By HAYS DAVIS Special correspondent, Richmond (VA) Times Dispatch
For four seasons, the TV sitcom “WKRP in Cincinnati” brought viewers into the office, the control booth, and the lives of a wildly varied and endearing cast of characters. And from 1978 to 1982, WKRP was one of the most influential radio stations in America, even though it didn’t exist.
Actors Tim Reid and Howard Hesseman, who played the DJs Venus Flytrap and Dr. Johnny Fever, respectively, selected the music themselves.
“We introduced a lot of music,” said Reid, speaking from his Petersburg studio of Tim Reid Productions. “We got two gold records: one for breaking ‘Heart of Glass’ (by) Blondie, and we got one for ‘After the Love Is Gone,’ the Earth, Wind & Fire song.” Reid was even thanked by Bob Marley for helping to break out the reggae giant on U.S. radio.
“We had an incredible record collection, because, back in the day, the music companies would flood us with records to try to get us to play music.

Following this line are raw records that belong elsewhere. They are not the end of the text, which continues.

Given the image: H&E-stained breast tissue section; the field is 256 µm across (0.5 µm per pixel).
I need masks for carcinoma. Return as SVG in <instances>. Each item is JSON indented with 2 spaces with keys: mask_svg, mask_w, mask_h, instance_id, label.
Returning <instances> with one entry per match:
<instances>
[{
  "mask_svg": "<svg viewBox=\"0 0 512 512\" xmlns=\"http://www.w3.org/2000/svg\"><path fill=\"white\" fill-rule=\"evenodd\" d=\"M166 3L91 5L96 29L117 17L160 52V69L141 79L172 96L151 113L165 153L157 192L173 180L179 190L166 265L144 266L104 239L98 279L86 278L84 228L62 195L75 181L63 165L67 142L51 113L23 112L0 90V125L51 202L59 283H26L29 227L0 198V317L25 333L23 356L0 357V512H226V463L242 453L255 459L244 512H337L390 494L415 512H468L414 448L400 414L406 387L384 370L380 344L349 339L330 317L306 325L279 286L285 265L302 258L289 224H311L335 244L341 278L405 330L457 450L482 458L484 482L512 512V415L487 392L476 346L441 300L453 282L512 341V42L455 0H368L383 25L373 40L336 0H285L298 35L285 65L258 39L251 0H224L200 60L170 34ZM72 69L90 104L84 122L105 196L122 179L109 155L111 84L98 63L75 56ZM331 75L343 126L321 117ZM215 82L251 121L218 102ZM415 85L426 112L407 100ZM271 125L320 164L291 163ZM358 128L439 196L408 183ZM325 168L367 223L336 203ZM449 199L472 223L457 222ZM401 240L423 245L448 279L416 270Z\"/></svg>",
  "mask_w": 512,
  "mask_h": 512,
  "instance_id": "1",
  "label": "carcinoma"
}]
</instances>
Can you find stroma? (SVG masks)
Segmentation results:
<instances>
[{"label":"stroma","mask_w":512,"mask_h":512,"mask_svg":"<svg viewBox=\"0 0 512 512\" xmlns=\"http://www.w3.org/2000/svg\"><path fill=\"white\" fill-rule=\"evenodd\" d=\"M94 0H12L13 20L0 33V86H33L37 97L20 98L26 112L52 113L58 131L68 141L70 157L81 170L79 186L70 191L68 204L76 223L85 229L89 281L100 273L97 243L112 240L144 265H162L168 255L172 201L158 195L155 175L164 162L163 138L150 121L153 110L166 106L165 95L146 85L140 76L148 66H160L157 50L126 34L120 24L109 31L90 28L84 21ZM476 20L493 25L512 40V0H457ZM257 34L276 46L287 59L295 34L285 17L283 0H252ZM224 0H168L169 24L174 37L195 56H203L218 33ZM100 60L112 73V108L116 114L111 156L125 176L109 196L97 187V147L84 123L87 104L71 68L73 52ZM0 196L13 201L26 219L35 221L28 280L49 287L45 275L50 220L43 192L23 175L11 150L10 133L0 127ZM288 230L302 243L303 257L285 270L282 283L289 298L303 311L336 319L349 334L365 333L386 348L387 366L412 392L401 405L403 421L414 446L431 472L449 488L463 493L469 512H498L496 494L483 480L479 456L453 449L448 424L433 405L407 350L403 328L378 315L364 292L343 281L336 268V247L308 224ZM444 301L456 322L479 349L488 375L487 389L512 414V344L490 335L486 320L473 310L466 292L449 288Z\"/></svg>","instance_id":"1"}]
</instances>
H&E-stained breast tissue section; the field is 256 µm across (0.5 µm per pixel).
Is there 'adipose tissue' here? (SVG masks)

Once (Howard and I) would get the script, we would get a look at what we had to say, what the scene was about, and I would listen to music to find the music that fit more for what I felt I would be playing under those circumstances.”
Ironically, the music has prevented fans from seeing complete episodes since their original airings, because of licensing issues. Later video releases could be confusing, edited around songs that were intricately involved with the action but could no longer be included in the show. A new box set of the complete series, recently issued by Shout! Factory, goes a long way toward rectifying the matter, restoring about 80 percent of the original music as well as the minute or more per episode that had been cut to add commercial time during syndication.
“The show broke a lot of barriers,” recalled Reid, “both for character interpretation and the kind of stories that we were doing, but it all came from the willingness of the creator and producer, Hugh Wilson, to allow actors to bring to the role a part of themselves that made it all rich and interesting.”